Now I don't know what's going on today, but God seems intent on making me feel special.  First it was a happy mail day.  My dress for my sister's wedding arrived, and even though that wasn't a gift, it is a happy thing. (And it's a great dress that my sister got a huge discount on, probably making it the most inexpensive bridesmaid dress in history.  And it came in time to remind me to work out my arms, but I digress...)  Then my sister in law sent me a fabulous "Keep Calm and Let Alicia Handle It" shirt, which I totally love.  THEN, I opened the sweetest note from a friend telling me that she'd been led to take a little side job with the whole intent of giving ME what she earned from it.  And she did just that.  To use for whatever I want she said.  Another quiet weekend away?  A juicer?  The possibilities are endless, and Brian laughs because I always save money for the perfect option and can never make up my mind.  But really, can you believe that??  God wanted her to do this FOR ME.  Why on earth?  And she really did it too.  That's amazing.

Now I'm already trying to process all of this tonight.  Couldn't even really write about it yet.  And don't you know, another friend messages me on Facebook and wants me to come pick up the contents of his freezer.  Including organic blueberries.  And so many other things.  He said he was prompted by God the last couple of days to give it to us.  Now I'm not out of grocery money or anything, in fact, I spent the better part of the day trying to get all the right groceries for Brian, who's going on an organic produce cleanse for this three day weekend, and all the rest of us.  But I'm also not one to turn down free food.  Especially not when God is apparently intent on my having it.  What is up with that?  

I'm thankful for the gifts, but more than any of them, it is the Giver that now has me intrigued.  He's been talking to people about me.  Is that crazy or what?  What is He doing?  I've asked that question a lot, but usually with more than a little frustration.  This time, I'm totally intrigued.  Even hopeful.  He's up to something, and I'm beginning to wonder if I might not see more of this goodness of the Lord in the land of the living. I've come to expect nothing or more bad news.  But this is shaking up my expectations.

Then, even as I chatted with my friend, Ann Voskamp posted the C.S. Lewis quote, " There are far better things ahead, than any we leave behind," along with this commentary:
Lord, the changes just about kill us.
Kids growing up & away. We lose our people, lose places & times we have loved. The headlines scream big things & straight up -- things up ahead can look mighty bleak. 
Honest? Sometimes we just want to find the rewind button -- find our way back to where we've been so we can live better, love realer, feel safer.
And You whisper, "Look ahead with joy... everything’s going to work out. I promise it's all working out for good...Look to Me" Isa:65:17, Ps20:6, Ro.8:28, Matt10:38MSG
And You are up ahead!
"There are far better things ahead -- than any we leave behind."
The best is never behind us; You save the *best* for up ahead --
and the end will be the *best*... and it will only be the *beginning*.
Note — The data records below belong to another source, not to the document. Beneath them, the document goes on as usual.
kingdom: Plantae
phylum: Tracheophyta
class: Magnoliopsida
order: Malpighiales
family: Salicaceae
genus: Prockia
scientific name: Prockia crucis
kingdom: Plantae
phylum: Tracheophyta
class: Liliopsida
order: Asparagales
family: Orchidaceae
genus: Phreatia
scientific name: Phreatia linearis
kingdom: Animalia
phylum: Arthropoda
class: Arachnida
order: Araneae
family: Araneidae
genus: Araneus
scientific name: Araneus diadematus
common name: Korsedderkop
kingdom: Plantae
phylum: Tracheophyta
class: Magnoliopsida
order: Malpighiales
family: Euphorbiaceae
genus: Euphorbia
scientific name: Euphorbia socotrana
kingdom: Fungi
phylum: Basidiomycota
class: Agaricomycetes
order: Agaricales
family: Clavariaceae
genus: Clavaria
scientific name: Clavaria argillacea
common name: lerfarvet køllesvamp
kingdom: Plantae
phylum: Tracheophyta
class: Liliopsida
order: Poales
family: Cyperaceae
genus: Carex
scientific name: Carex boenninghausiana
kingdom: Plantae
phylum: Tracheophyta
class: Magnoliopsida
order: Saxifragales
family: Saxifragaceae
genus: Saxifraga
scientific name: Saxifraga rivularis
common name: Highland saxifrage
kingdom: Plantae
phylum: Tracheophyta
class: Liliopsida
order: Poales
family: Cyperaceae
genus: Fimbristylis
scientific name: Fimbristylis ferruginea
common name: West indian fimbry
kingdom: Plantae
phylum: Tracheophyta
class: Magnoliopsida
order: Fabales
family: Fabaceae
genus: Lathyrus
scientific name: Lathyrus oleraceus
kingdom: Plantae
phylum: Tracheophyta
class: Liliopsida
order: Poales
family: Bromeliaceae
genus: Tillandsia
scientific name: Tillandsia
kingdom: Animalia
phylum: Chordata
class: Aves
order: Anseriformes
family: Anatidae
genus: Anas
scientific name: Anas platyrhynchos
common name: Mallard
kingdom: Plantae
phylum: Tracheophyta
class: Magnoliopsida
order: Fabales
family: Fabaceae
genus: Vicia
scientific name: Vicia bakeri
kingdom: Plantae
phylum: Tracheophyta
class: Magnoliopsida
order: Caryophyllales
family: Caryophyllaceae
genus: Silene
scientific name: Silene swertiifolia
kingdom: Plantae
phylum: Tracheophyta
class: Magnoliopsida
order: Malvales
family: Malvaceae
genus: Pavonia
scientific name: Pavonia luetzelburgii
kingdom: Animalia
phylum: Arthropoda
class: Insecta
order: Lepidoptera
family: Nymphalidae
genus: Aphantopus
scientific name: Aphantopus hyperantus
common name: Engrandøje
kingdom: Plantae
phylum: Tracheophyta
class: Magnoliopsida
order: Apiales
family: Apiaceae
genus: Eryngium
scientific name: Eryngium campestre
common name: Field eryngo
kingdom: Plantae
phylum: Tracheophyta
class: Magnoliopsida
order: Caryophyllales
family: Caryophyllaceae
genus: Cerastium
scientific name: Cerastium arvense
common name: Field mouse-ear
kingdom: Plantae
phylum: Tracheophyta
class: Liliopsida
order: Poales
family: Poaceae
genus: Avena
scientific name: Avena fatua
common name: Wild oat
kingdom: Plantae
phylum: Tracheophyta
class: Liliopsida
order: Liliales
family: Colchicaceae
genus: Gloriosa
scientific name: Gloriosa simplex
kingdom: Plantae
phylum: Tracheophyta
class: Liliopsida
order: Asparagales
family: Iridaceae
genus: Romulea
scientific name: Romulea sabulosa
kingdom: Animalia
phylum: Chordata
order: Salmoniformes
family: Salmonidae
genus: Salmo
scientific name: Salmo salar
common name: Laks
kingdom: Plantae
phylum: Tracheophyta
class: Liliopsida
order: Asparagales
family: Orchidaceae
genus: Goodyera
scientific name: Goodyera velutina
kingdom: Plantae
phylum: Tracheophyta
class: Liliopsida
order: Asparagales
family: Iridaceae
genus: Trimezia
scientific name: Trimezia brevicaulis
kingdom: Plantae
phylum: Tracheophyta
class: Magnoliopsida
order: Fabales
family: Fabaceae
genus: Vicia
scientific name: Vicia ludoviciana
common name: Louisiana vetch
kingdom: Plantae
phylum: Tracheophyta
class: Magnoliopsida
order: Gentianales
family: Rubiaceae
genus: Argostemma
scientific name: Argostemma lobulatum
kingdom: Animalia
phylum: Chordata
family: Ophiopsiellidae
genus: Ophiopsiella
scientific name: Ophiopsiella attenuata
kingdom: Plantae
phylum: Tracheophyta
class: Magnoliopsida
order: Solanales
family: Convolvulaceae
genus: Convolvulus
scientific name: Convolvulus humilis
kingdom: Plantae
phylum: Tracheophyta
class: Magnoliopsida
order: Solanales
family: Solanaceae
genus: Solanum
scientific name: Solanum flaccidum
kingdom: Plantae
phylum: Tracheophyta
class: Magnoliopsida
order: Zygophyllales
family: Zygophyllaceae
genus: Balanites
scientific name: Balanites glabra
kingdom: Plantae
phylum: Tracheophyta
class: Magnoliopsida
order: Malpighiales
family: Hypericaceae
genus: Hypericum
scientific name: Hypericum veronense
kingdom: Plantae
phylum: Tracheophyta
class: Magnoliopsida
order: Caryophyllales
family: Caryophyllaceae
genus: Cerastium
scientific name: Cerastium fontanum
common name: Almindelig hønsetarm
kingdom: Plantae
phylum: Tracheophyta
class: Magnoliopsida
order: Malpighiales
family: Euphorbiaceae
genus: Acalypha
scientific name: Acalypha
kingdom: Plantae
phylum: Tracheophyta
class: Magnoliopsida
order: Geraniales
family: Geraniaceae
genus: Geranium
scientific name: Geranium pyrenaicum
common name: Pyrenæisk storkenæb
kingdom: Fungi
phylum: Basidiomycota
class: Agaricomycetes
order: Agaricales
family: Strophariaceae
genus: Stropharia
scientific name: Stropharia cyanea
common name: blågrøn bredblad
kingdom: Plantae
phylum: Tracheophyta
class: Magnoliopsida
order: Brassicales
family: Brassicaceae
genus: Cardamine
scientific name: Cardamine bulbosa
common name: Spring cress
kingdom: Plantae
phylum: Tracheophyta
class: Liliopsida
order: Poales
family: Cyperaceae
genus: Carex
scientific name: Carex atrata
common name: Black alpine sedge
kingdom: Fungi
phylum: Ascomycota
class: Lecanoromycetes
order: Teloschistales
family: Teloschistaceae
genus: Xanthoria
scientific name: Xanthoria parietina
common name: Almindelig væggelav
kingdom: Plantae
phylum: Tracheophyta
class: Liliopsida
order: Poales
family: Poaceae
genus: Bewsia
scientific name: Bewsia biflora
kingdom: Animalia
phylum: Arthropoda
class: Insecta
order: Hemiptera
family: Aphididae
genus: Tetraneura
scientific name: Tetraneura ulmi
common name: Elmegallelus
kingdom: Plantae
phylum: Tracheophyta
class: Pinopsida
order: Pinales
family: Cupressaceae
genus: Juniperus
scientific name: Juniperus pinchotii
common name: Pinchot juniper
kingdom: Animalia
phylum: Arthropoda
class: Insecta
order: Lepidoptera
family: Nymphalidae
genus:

So we look with have hope ahead -- to the One who has our heart...
In the name of the only One who ever loved us to death & back to the realest & forever life. Amen.

I don't know what's happening, Lord, but I got your love letters today, and I'm listening.

Saturday, July 26, 2014

I still miss you

How can it have been  nearly 28 years since I smelled your tobacco and peppermint skin?  You were supposed to be here. You wanted to dance at my wedding; you told me so yourself.  You would have been the best great grand-pap ever because you were the best Pappy a girl could ever have.  I still miss you.  So much. So very much.  You were my favorite.